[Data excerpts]

________________________________________

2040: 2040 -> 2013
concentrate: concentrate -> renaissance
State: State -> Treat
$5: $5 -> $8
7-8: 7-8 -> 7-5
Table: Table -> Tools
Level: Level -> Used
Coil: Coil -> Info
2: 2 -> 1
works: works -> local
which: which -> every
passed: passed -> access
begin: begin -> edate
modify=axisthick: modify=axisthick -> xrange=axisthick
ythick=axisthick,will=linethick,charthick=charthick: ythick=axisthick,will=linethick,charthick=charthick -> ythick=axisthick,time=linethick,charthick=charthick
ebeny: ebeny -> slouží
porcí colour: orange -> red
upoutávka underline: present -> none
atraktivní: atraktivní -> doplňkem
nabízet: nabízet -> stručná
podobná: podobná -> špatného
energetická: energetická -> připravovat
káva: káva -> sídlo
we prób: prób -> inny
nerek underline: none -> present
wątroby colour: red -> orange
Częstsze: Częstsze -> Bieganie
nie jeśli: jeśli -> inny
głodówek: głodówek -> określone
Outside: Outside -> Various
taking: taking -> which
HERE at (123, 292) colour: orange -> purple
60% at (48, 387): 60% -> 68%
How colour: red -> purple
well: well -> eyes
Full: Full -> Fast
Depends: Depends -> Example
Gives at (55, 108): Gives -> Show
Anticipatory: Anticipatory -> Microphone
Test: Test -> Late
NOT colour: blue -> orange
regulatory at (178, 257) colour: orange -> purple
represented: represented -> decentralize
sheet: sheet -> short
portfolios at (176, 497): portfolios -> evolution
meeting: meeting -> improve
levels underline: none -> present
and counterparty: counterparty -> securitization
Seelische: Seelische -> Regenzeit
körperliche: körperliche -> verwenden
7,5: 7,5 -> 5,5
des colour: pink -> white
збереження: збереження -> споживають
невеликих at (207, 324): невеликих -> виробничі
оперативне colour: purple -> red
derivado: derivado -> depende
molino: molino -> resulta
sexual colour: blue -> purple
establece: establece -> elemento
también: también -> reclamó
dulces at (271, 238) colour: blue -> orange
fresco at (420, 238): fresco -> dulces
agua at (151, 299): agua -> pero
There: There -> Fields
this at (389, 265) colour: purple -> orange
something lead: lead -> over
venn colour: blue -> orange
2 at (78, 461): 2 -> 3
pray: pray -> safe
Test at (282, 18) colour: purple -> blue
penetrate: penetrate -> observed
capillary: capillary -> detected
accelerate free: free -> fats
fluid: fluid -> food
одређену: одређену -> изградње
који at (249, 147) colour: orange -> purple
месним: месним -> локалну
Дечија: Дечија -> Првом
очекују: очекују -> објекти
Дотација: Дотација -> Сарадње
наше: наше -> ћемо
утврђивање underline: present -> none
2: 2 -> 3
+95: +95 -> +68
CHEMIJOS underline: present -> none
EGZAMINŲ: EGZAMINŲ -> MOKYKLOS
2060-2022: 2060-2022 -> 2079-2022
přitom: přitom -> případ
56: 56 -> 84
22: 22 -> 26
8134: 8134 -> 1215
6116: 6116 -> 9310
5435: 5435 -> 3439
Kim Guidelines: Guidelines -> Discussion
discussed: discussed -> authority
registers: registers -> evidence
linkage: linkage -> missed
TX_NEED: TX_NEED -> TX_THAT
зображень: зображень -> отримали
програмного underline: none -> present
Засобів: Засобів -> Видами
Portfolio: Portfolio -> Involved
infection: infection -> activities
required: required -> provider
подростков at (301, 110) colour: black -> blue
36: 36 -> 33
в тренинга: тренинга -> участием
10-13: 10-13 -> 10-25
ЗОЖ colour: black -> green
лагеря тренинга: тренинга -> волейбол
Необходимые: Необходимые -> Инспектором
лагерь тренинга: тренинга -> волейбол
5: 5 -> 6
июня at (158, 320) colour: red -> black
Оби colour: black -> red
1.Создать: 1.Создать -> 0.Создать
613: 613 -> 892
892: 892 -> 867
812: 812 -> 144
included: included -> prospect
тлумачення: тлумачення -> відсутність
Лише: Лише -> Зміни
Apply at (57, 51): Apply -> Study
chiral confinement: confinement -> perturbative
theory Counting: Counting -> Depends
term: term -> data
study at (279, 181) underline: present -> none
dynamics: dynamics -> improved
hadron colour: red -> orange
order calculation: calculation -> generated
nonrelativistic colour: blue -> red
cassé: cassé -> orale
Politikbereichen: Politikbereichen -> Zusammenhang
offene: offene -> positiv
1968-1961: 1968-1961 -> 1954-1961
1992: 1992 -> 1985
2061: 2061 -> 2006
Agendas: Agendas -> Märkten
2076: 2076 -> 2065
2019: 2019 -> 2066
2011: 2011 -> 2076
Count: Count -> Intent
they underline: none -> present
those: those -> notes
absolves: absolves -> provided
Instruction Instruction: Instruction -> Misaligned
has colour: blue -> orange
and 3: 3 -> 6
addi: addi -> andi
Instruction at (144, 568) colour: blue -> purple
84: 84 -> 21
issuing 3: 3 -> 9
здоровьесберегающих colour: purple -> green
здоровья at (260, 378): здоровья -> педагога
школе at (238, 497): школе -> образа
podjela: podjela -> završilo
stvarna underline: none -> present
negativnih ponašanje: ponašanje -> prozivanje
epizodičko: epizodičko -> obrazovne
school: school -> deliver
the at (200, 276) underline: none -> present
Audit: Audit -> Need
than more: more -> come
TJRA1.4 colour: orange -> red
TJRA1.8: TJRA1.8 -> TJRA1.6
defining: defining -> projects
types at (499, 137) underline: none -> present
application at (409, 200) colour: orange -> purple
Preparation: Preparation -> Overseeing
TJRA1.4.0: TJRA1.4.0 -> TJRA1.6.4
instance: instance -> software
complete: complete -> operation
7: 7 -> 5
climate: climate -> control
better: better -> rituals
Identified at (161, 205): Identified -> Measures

________________________________________

# GOAL
Gather every line in the records above that contains the string "which" and copy each of those lines.

# WRITTEN ANSWER
which: which -> every
taking: taking -> which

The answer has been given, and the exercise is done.